Masih dalam posisi menunduk, gadis itu menganggukkan kepala, lalu menggeser gawai miliknya, agar Fajar membaca sendiri isi dari chat atasan mereka.
“Kenapa gak sama Bang Delio aja, sih, kunjungan lapangannya?” gerutu Shaki setengah berbisik.

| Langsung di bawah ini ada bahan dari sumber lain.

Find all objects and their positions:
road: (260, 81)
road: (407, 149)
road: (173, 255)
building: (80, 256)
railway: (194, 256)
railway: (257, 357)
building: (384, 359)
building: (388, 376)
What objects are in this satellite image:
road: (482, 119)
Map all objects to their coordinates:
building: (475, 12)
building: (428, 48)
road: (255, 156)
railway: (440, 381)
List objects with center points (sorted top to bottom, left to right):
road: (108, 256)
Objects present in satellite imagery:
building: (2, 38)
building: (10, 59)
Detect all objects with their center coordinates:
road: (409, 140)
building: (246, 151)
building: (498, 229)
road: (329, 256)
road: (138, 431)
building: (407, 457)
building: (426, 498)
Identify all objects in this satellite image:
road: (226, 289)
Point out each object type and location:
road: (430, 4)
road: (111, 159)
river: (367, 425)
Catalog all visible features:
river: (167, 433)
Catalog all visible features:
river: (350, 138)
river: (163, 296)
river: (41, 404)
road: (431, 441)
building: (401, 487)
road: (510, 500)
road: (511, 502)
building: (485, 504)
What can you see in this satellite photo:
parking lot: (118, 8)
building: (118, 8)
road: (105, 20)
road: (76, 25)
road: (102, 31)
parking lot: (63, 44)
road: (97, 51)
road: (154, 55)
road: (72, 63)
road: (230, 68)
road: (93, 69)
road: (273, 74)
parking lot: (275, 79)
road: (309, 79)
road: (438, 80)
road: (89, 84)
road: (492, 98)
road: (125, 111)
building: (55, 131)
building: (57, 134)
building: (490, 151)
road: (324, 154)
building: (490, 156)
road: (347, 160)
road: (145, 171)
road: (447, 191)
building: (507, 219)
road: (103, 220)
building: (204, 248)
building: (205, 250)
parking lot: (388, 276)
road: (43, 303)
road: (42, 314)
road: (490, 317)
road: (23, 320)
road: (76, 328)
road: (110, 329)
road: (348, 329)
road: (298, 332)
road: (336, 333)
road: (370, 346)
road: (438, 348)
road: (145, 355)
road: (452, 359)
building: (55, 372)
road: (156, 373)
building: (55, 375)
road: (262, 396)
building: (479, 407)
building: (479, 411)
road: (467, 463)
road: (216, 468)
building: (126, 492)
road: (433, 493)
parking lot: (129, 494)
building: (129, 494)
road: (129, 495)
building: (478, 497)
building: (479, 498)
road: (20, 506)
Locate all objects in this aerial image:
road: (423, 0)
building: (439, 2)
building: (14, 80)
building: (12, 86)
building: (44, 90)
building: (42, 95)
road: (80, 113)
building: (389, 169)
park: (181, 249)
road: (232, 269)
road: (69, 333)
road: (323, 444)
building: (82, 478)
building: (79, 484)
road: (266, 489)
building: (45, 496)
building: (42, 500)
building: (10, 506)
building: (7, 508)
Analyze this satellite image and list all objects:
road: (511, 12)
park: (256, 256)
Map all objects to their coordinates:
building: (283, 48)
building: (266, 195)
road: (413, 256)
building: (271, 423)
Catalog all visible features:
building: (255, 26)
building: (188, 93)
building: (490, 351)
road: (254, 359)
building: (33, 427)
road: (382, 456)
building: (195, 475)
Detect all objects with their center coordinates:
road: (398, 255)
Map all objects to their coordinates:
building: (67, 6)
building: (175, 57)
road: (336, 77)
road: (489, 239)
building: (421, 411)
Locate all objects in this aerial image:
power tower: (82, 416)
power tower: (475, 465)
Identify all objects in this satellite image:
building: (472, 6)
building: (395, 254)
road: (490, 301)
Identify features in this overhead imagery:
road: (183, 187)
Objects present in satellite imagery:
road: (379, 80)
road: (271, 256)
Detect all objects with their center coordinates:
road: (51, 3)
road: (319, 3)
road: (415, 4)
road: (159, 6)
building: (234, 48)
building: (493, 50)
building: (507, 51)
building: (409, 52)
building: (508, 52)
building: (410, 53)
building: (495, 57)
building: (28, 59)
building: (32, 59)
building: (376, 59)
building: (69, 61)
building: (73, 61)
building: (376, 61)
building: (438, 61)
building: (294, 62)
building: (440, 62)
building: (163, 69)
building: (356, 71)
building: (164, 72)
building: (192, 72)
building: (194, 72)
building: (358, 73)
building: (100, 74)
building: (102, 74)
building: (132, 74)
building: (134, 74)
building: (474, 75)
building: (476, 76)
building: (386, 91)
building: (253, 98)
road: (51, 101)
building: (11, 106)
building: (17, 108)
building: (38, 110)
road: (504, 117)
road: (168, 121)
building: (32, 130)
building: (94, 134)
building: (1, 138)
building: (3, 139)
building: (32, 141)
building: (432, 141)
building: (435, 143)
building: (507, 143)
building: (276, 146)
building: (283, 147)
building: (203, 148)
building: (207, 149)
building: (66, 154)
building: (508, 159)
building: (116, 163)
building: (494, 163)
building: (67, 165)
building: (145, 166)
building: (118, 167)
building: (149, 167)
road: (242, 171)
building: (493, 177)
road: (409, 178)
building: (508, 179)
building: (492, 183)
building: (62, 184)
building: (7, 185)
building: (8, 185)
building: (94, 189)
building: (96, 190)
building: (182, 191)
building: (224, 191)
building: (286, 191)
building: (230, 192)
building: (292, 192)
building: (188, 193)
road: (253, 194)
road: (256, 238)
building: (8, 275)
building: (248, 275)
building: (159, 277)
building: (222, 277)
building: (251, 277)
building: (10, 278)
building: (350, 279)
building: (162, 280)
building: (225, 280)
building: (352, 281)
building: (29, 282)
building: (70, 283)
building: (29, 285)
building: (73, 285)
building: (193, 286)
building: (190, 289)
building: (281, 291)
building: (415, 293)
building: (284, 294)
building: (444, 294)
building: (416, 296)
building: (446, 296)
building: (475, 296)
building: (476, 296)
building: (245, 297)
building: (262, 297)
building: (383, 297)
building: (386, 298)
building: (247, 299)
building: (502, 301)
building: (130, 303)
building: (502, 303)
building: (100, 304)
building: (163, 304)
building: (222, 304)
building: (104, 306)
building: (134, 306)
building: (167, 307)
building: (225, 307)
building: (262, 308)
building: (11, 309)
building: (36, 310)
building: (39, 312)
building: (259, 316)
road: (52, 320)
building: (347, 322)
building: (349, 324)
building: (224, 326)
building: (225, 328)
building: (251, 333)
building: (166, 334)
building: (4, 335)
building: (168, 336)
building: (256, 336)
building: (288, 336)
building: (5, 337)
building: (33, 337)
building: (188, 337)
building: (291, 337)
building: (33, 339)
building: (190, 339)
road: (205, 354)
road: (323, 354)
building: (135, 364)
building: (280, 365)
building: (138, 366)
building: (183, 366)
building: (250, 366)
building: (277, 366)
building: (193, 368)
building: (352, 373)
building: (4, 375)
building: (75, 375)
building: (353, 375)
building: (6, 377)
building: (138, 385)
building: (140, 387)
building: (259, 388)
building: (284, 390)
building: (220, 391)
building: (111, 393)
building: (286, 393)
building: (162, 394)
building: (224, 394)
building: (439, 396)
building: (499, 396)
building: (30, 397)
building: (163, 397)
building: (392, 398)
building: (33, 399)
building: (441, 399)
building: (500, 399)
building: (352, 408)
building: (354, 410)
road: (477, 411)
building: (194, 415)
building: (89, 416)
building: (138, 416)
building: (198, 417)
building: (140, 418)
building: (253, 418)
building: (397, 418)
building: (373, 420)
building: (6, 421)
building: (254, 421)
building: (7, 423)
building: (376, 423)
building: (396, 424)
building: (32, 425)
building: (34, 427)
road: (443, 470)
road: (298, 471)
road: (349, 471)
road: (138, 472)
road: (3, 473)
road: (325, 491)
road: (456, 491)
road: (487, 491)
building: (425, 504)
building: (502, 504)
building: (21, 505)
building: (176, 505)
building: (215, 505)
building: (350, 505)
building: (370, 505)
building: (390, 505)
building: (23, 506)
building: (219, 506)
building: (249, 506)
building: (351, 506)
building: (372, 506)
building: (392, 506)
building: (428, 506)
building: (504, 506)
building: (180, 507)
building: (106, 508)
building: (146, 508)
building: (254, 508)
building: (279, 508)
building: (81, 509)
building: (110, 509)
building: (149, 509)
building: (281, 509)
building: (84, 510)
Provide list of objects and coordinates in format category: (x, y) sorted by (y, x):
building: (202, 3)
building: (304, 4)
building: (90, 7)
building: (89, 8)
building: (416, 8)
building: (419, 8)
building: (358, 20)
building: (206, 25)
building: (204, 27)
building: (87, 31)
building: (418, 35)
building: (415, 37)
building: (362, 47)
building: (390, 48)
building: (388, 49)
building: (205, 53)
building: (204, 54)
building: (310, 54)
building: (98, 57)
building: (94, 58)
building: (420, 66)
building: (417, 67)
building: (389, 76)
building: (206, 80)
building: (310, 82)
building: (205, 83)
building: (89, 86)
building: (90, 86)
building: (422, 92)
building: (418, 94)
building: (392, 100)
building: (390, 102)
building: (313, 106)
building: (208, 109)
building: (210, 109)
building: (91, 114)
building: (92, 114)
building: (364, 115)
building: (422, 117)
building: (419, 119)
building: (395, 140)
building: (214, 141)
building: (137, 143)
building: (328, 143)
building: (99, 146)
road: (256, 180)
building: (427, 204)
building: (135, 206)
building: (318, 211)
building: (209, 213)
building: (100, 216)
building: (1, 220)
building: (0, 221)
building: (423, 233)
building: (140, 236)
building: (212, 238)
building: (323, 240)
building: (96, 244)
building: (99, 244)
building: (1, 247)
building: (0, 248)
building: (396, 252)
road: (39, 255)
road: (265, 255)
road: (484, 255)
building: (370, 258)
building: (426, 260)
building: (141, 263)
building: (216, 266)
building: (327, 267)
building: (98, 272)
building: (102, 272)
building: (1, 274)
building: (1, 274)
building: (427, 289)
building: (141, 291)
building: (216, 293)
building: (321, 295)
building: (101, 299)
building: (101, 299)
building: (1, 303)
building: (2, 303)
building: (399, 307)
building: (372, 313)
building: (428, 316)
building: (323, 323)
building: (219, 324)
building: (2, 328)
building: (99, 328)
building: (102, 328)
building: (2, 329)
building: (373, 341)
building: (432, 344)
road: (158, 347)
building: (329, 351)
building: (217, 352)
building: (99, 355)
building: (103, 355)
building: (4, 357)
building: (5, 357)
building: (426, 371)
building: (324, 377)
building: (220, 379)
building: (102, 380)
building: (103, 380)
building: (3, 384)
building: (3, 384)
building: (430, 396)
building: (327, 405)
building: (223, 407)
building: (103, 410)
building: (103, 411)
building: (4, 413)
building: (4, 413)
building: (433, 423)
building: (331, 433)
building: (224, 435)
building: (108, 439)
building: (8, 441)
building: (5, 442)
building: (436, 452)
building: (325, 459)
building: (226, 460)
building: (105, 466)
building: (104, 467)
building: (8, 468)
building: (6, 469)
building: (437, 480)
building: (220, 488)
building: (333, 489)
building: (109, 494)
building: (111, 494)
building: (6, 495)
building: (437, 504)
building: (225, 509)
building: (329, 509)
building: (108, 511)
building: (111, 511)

“Setelah makan siang, Pak Adelio ada meeting sama PT. Agrobara di daerah Dago. Jadi, udah pasti, Pabrik Es Balok yang harus turun tangan,” sahut Rara, gadis yang duduk di sisi kanan Shaki.
Fajar yang baru saja selesai membaca isi pesan singkat antara Shaki dan pimpinan mereka, seketika menoleh, lalu memperlihatkan satu lembar berkas yang ia bawa beberapa saat lalu, pada kedua rekan sejawatnya.
“Pak Effendi, salah satu penambang batu bara di Sorong, Papua, sempet ribut dengan penduduk di sekitar pertambangan,” bisik Fajar.
“Kenapa?” tanya Shaki penasaran. Sesekali, gadis itu melirik ke depan, menatap rekan dari divisi administrasi sedang mempresentasikan kinerja kerja selama satu tahun ini.
“Jadi, Pak Effendi diperintahkan Tukang Es Balok, membuuat aliran sungai baru, untuk mengalihkan sumber air di kawasan tersebut agar tidak tercemar. Tapi sayangnya, Pak Effendi lalai. Bukannya membuat saluran air yang baru, dia lebih mendahulukan pengurusan surat penjagaan di kantor polisi terdekat. Sampai akhirnya, sumber air penduduk sekitar mulai tercemar kandungan dari batubara, ikan-ikan mulai banyak yang mati, sampai sumur warga pun akhirnya kering,” jelas Fajar, berbisik.
“Pantes aja Tukang Es Balok langsung turun ke lapangan untuk mengatasi masalah di sana,” timpal Rara berpendapat.
“Dan sayangnya, minggu ini bagian Shaki yang piket,” ujar Fajar lagi.
“Empat hari bareng sama Tukang Es Balok, auto beku sebadan-badan!” gerutu Shaki, diikuti helaan napas berat.